__Given information__
• • •

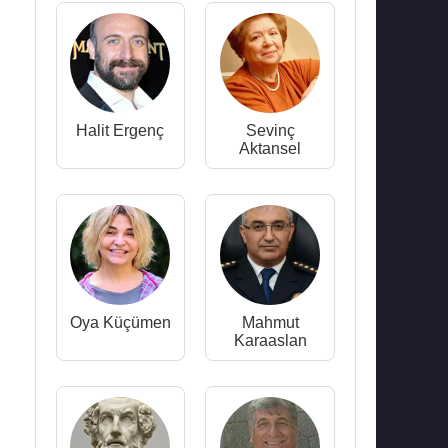
Halit Ergenç
Sevinç
Aktansel
Oya Küçümen
Mahmut
Karaaslan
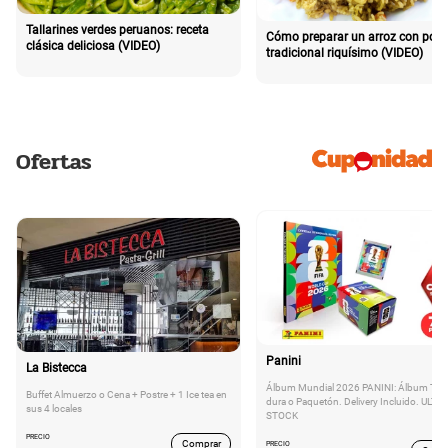
Tallarines verdes peruanos: receta
Cómo preparar un arroz con poll
clásica deliciosa (VIDEO)
tradicional riquísimo (VIDEO)
Ofertas
Panini
La Bistecca
Álbum Mundial 2026 PANINI: Álbum Tap
Buffet Almuerzo o Cena + Postre + 1 Ice tea en
dura o Paquetón. Delivery Incluido. ULTI
sus 4 locales
STOCK
PRECIO
Comprar
PRECIO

• • •

__What the task asks__
Copy down every line of the material above that includes the string "VIDEO".

__Written response__
clásica deliciosa (VIDEO)
tradicional riquísimo (VIDEO)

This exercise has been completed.